* _Assignment_: Reproduce every line of the records that follow, word for word, leaving nothing out and changing nothing.

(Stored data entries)
══════

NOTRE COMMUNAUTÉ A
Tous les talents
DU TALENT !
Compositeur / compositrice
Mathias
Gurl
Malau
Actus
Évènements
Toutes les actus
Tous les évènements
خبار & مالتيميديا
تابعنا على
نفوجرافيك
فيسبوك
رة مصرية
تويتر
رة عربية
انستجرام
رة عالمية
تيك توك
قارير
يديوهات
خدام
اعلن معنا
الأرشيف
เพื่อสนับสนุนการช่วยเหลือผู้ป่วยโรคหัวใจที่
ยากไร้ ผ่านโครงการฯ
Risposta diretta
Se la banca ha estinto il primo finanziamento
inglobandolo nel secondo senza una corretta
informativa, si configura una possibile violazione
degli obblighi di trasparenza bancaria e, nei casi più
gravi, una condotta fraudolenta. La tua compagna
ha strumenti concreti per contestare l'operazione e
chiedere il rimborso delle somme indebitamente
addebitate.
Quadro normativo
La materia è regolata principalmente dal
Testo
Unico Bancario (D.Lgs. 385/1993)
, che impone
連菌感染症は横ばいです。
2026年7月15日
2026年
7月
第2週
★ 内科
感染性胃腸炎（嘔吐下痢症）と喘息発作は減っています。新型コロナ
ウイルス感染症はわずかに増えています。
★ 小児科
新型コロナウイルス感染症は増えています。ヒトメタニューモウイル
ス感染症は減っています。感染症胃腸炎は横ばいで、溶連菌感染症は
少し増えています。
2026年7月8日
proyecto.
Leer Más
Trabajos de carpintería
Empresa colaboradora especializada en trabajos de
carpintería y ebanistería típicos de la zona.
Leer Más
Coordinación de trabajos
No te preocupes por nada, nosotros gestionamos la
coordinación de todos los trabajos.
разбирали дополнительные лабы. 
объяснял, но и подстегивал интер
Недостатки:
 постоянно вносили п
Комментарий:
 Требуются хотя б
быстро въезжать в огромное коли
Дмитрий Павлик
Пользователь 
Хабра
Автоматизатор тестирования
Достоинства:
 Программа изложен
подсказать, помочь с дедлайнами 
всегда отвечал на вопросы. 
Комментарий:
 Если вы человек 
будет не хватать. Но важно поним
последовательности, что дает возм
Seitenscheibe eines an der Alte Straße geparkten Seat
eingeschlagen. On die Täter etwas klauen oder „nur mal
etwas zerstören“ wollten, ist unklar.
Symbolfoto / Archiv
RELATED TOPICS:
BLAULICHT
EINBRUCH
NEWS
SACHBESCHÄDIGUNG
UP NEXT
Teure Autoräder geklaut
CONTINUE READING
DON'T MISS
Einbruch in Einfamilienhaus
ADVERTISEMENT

══════

* _Response to the task_:
NOTRE COMMUNAUTÉ A
Tous les talents
DU TALENT !
Compositeur / compositrice
Mathias
Gurl
Malau
Actus
Évènements
Toutes les actus
Tous les évènements
خبار & مالتيميديا
تابعنا على
نفوجرافيك
فيسبوك
رة مصرية
تويتر
رة عربية
انستجرام
رة عالمية
تيك توك
قارير
يديوهات
خدام
اعلن معنا
الأرشيف
เพื่อสนับสนุนการช่วยเหลือผู้ป่วยโรคหัวใจที่
ยากไร้ ผ่านโครงการฯ
Risposta diretta
Se la banca ha estinto il primo finanziamento
inglobandolo nel secondo senza una corretta
informativa, si configura una possibile violazione
degli obblighi di trasparenza bancaria e, nei casi più
gravi, una condotta fraudolenta. La tua compagna
ha strumenti concreti per contestare l'operazione e
chiedere il rimborso delle somme indebitamente
addebitate.
Quadro normativo
La materia è regolata principalmente dal
Testo
Unico Bancario (D.Lgs. 385/1993)
, che impone
連菌感染症は横ばいです。
2026年7月15日
2026年
7月
第2週
★ 内科
感染性胃腸炎（嘔吐下痢症）と喘息発作は減っています。新型コロナ
ウイルス感染症はわずかに増えています。
★ 小児科
新型コロナウイルス感染症は増えています。ヒトメタニューモウイル
ス感染症は減っています。感染症胃腸炎は横ばいで、溶連菌感染症は
少し増えています。
2026年7月8日
proyecto.
Leer Más
Trabajos de carpintería
Empresa colaboradora especializada en trabajos de
carpintería y ebanistería típicos de la zona.
Leer Más
Coordinación de trabajos
No te preocupes por nada, nosotros gestionamos la
coordinación de todos los trabajos.
разбирали дополнительные лабы. 
объяснял, но и подстегивал интер
Недостатки:
 постоянно вносили п
Комментарий:
 Требуются хотя б
быстро въезжать в огромное коли
Дмитрий Павлик
Пользователь 
Хабра
Автоматизатор тестирования
Достоинства:
 Программа изложен
подсказать, помочь с дедлайнами 
всегда отвечал на вопросы. 
Комментарий:
 Если вы человек 
будет не хватать. Но важно поним
последовательности, что дает возм
Seitenscheibe eines an der Alte Straße geparkten Seat
eingeschlagen. On die Täter etwas klauen oder „nur mal
etwas zerstören“ wollten, ist unklar.
Symbolfoto / Archiv
RELATED TOPICS:
BLAULICHT
EINBRUCH
NEWS
SACHBESCHÄDIGUNG
UP NEXT
Teure Autoräder geklaut
CONTINUE READING
DON'T MISS
Einbruch in Einfamilienhaus
ADVERTISEMENT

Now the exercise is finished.